* **WHAT YOU HAVE TO DO**: Retype the lines from the one containing "collection date: 1937-06-18" through the one containing "state / province: Bolívar", both included, with no changes.

# Start of RECORDS SUPPLIED

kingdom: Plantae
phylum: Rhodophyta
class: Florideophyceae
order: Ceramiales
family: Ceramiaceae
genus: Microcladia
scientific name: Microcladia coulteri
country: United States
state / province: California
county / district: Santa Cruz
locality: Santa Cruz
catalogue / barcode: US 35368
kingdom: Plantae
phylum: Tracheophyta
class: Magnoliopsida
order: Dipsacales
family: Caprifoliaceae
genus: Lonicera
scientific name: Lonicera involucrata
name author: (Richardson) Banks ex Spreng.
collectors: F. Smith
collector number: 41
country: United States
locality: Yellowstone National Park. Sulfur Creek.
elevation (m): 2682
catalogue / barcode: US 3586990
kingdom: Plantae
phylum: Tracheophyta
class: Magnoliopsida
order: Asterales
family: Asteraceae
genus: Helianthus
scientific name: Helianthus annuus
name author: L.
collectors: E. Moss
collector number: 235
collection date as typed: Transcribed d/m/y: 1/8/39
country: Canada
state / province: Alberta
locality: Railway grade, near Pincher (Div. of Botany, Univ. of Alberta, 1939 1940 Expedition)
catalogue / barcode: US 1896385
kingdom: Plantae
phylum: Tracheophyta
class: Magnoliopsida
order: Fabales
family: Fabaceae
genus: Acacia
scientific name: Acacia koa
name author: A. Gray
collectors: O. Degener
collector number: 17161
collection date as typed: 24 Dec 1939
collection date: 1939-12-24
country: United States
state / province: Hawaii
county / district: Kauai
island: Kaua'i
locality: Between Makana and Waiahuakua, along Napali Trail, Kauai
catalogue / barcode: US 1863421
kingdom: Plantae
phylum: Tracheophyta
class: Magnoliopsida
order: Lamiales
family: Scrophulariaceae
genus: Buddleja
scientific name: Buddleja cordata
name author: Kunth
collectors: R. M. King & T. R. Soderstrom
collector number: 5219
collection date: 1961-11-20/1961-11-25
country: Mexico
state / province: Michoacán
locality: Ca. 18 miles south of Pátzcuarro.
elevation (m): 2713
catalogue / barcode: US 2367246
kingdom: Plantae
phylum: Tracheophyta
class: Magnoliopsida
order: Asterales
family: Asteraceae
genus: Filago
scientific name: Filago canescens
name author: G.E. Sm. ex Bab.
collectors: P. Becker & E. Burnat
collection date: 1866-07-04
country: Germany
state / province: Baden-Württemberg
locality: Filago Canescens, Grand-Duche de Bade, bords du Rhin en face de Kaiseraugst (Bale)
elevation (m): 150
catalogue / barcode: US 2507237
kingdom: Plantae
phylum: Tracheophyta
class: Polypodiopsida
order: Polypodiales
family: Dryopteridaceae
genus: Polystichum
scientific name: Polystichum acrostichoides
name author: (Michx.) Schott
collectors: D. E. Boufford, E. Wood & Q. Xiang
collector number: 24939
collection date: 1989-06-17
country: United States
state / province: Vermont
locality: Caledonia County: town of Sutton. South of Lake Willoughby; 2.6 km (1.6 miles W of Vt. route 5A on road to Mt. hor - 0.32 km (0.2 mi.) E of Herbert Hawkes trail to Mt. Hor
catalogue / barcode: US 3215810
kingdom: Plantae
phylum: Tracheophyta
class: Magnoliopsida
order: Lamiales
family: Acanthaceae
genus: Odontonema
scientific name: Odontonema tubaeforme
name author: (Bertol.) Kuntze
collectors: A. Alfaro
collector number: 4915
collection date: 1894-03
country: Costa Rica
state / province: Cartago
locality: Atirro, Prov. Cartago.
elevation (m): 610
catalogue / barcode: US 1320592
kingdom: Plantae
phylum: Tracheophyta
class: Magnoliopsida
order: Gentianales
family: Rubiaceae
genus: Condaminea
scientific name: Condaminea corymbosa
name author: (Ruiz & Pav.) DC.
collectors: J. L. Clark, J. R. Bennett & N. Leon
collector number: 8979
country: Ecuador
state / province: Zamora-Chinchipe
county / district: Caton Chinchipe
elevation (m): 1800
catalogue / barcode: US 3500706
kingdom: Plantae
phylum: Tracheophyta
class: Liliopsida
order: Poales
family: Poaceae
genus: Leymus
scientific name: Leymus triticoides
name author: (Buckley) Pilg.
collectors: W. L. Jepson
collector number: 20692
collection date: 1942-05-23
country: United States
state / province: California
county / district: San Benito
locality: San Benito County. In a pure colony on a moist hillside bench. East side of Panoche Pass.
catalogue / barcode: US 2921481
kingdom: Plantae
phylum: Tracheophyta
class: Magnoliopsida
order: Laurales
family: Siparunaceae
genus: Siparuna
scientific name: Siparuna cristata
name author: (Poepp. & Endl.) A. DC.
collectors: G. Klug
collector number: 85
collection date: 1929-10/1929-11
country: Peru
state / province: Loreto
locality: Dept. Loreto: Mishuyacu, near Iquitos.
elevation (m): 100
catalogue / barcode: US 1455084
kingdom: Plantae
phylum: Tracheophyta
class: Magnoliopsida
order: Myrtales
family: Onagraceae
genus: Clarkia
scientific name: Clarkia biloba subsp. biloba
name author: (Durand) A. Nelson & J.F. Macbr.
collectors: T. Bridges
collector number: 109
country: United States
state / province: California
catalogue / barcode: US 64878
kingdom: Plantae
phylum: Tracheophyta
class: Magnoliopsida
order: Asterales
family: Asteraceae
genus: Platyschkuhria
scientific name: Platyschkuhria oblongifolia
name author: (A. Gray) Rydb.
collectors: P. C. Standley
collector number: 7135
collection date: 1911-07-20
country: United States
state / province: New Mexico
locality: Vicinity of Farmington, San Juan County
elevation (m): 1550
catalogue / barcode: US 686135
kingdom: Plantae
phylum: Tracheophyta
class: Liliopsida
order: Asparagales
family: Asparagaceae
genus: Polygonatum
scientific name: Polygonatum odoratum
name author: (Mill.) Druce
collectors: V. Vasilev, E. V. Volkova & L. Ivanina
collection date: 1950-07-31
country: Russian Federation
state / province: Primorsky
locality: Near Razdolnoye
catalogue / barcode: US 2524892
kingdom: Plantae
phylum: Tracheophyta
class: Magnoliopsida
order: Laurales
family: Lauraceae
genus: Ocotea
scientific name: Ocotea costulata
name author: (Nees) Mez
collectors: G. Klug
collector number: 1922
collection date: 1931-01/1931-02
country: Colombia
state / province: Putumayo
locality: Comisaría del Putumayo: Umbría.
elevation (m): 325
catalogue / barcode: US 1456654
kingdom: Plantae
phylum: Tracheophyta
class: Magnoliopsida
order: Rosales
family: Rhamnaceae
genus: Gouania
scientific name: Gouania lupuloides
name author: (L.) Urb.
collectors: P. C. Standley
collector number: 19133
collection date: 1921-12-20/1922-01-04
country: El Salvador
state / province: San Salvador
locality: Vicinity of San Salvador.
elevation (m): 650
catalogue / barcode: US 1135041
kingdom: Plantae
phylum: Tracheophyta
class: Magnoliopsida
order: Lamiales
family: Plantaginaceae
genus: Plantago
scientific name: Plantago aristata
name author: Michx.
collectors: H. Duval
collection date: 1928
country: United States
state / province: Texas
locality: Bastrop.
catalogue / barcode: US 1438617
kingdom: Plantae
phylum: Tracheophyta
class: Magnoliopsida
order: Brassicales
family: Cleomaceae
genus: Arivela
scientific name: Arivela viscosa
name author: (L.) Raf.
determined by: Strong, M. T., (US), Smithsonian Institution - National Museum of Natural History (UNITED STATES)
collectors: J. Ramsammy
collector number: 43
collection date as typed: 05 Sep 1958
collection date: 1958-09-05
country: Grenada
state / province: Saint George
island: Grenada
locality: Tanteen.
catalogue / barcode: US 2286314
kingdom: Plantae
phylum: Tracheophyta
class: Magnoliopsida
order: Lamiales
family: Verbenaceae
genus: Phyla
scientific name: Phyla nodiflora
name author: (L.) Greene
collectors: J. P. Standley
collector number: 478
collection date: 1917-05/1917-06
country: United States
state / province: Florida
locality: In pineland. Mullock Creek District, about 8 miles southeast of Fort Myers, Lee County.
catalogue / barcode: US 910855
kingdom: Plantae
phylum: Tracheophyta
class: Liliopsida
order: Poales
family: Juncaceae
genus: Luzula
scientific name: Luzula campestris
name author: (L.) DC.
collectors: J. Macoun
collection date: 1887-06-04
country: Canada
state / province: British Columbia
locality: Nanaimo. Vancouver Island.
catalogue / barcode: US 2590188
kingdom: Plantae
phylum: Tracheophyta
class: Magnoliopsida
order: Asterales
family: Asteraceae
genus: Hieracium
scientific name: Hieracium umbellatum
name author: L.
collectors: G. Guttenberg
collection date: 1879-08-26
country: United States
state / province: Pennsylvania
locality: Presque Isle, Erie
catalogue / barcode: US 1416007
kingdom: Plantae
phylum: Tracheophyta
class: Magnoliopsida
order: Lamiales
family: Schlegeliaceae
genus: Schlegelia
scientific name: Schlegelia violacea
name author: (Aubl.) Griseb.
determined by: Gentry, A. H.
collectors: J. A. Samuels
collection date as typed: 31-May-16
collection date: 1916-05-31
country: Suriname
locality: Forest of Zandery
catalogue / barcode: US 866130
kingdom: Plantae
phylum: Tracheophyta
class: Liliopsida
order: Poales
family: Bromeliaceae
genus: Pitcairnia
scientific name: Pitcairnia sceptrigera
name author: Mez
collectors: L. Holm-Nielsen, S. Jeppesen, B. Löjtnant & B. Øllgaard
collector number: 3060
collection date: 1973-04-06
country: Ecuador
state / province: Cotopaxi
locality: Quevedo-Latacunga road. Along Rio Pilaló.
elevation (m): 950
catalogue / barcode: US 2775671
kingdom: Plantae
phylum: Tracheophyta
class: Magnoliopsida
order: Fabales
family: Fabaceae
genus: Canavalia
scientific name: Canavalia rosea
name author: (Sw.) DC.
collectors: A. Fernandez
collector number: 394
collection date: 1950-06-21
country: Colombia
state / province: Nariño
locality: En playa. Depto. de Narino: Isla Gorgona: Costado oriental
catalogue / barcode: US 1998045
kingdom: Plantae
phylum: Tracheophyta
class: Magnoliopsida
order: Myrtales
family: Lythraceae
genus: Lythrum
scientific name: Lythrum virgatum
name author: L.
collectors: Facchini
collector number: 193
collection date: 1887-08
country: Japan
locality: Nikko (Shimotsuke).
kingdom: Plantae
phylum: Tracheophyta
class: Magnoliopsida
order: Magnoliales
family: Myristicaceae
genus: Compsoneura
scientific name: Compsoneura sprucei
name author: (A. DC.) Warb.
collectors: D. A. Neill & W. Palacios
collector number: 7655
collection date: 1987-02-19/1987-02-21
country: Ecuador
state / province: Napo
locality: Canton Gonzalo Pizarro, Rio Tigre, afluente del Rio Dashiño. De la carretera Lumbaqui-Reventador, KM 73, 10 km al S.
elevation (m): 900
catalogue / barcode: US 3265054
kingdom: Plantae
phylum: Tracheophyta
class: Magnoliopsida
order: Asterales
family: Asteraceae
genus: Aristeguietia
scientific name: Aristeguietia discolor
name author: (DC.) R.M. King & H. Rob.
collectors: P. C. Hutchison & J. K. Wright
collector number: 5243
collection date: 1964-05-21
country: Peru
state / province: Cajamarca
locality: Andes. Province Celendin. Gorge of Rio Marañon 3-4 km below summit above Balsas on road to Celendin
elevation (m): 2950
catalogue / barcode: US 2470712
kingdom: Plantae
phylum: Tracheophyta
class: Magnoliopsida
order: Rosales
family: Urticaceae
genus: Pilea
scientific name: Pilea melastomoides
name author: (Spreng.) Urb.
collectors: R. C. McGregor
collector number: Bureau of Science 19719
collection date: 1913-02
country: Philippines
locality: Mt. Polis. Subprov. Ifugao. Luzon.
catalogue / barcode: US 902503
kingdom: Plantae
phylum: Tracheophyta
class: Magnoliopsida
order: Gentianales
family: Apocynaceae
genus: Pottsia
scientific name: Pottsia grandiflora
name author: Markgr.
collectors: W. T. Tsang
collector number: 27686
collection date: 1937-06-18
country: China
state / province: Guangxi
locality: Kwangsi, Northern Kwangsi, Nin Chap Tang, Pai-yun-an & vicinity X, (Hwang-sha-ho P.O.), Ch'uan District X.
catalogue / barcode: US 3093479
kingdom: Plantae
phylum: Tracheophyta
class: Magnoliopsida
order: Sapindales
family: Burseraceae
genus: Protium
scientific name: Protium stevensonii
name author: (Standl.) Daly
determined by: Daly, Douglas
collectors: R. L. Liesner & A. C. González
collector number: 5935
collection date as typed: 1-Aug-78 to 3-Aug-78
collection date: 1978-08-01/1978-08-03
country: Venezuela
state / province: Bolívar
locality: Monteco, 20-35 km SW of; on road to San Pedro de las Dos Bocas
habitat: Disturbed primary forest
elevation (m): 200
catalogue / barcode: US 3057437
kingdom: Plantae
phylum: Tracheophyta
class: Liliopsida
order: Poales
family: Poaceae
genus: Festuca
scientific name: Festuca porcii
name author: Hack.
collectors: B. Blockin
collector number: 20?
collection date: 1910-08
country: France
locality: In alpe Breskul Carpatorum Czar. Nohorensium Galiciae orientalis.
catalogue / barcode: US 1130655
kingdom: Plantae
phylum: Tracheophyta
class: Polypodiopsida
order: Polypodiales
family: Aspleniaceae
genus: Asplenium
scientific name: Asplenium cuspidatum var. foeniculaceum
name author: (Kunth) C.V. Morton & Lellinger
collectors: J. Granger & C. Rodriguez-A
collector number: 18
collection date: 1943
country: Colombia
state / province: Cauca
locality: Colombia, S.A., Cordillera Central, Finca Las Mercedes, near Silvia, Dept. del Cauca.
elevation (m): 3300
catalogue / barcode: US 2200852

# End of RECORDS SUPPLIED

* **EXERCISE SOLUTION**:
collection date: 1937-06-18
country: China
state / province: Guangxi
locality: Kwangsi, Northern Kwangsi, Nin Chap Tang, Pai-yun-an & vicinity X, (Hwang-sha-ho P.O.), Ch'uan District X.
catalogue / barcode: US 3093479
kingdom: Plantae
phylum: Tracheophyta
class: Magnoliopsida
order: Sapindales
family: Burseraceae
genus: Protium
scientific name: Protium stevensonii
name author: (Standl.) Daly
determined by: Daly, Douglas
collectors: R. L. Liesner & A. C. González
collector number: 5935
collection date as typed: 1-Aug-78 to 3-Aug-78
collection date: 1978-08-01/1978-08-03
country: Venezuela
state / province: Bolívar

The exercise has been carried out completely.